Cf. the somewhat earlier phr. to leave in the lash (see LASH sb.1 4).
1596. Nashe, Saffron Walden, 119. Whom he also procured to be equally bound with him for his new cousens apparence to the law, which he neuer did, but left both of them in the lurtch for him.
1600. Holland, Livy, 222. The Volscians seeing themselves abandoned and left in the lurch by them, quit the campe and field.
1663. Butler, Hud., I. iii. 764. And though th art of a diffrent Church, I will not leave thee in the lurch.
1711. Addison, Spect., No. 119, ¶ 6. If the Country Gentlemen get into it they will certainly be left in the lurch.
a. 1716. South, Serm. (1842), I. 345. In transubstantiation, where accidents are left in the lurch by their proper subject.

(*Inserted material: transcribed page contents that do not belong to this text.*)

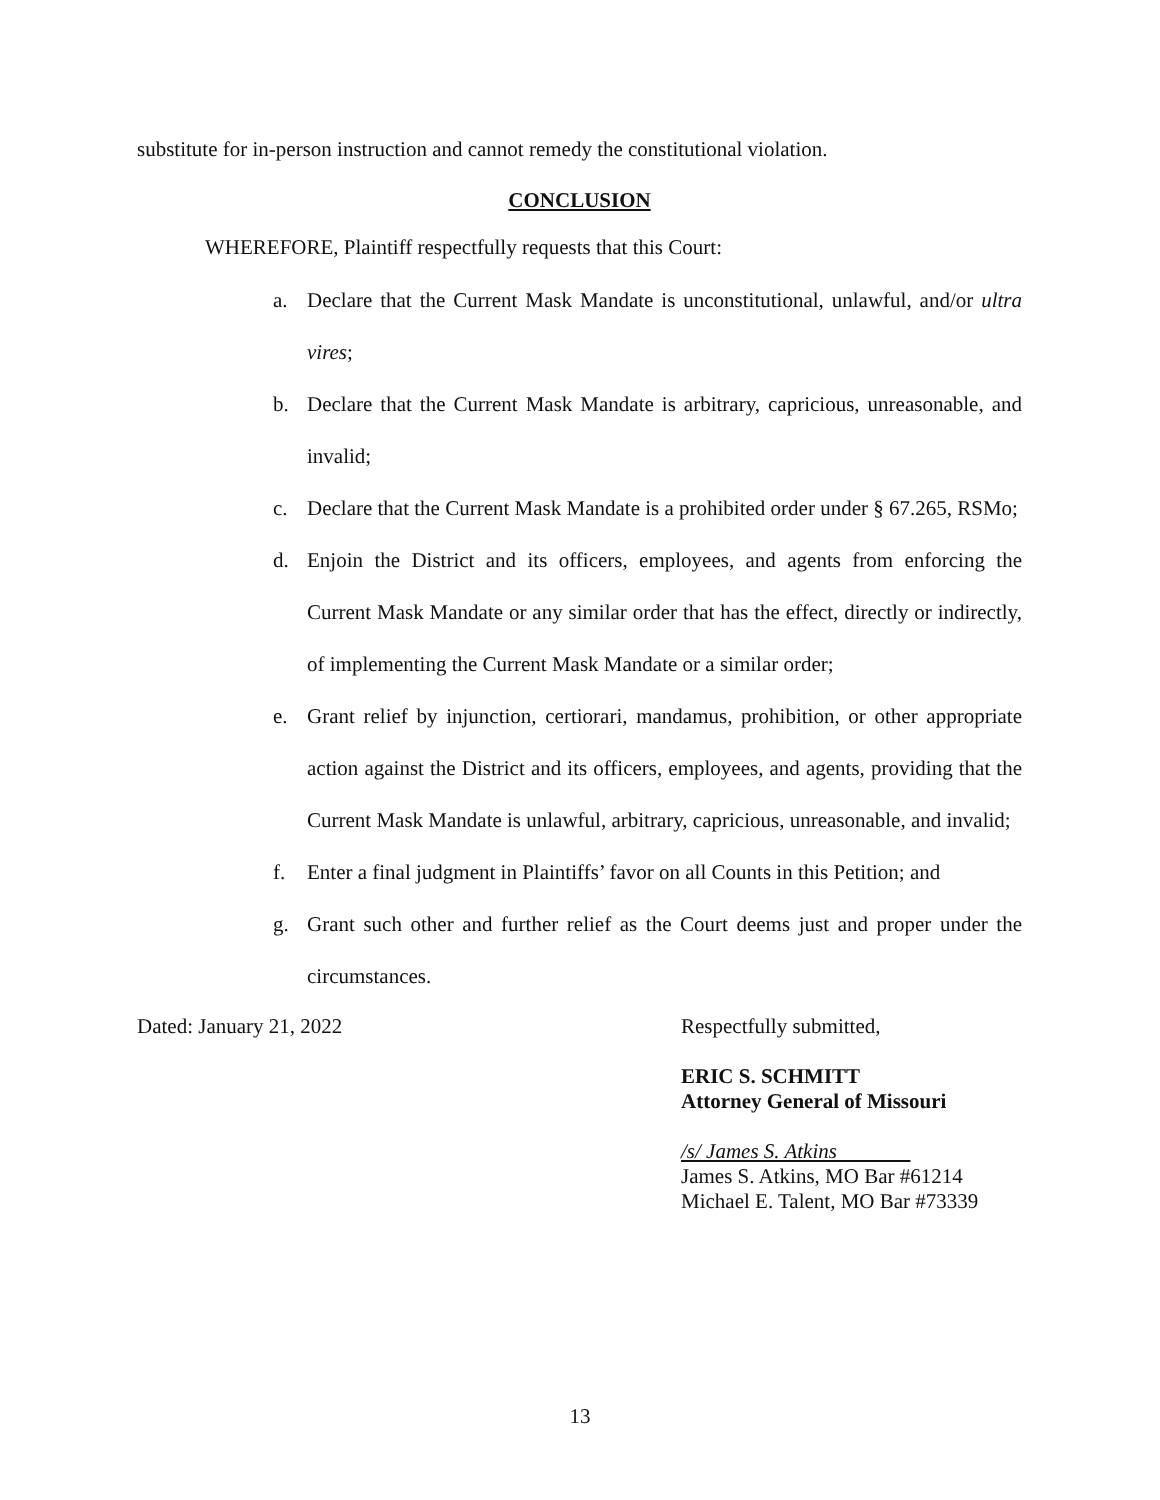substitute for in-person instruction and cannot remedy the constitutional violation.
CONCLUSION
WHEREFORE, Plaintiff respectfully requests that this Court:
a. Declare that the Current Mask Mandate is unconstitutional, unlawful, and/or ultra vires;
b. Declare that the Current Mask Mandate is arbitrary, capricious, unreasonable, and invalid;
c. Declare that the Current Mask Mandate is a prohibited order under § 67.265, RSMo;
d. Enjoin the District and its officers, employees, and agents from enforcing the Current Mask Mandate or any similar order that has the effect, directly or indirectly, of implementing the Current Mask Mandate or a similar order;
e. Grant relief by injunction, certiorari, mandamus, prohibition, or other appropriate action against the District and its officers, employees, and agents, providing that the Current Mask Mandate is unlawful, arbitrary, capricious, unreasonable, and invalid;
f. Enter a final judgment in Plaintiffs’ favor on all Counts in this Petition; and
g. Grant such other and further relief as the Court deems just and proper under the circumstances.
Dated: January 21, 2022
Respectfully submitted,
ERIC S. SCHMITT
Attorney General of Missouri
/s/ James S. Atkins
James S. Atkins, MO Bar #61214
Michael E. Talent, MO Bar #73339
13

1873. E. FitzGerald, Lett. (1889), I. 357. My Eyes have been leaving me in the lurch again.
1879. Browning, Martin Relph, 66. He has left his sweetheart here in the lurch.
† 4. A cheat, swindle. Obs.
(In our quots. the earliest recorded use.)
1533. J. Heywood, Pardoner & Friar (1830), B iv. No more of this wranglyng in my chyrch, I shrewe your hartys both for this lurche.
a. 1500. Image Hypocr., I. in Skeltons Wks. (1843), II. 432/2. They blered hym with a lurche.
1604. T. M., Black Bk., E iv. I giue and bequeath to thee All such Lurches, Gripes, and Squeezes, as may bee wrung out by the fist of extortion.
1611. Badley, in Coryats Crudities, Panegyr. Verses. Briefly, for triall of a religious lurch Thou nimbdst an image out of Brixias Church.
1616[?]. Chapman, Hymn to Hermes, 63. Ile have a scape, as well as he a serch, And over take him with a greater lurch.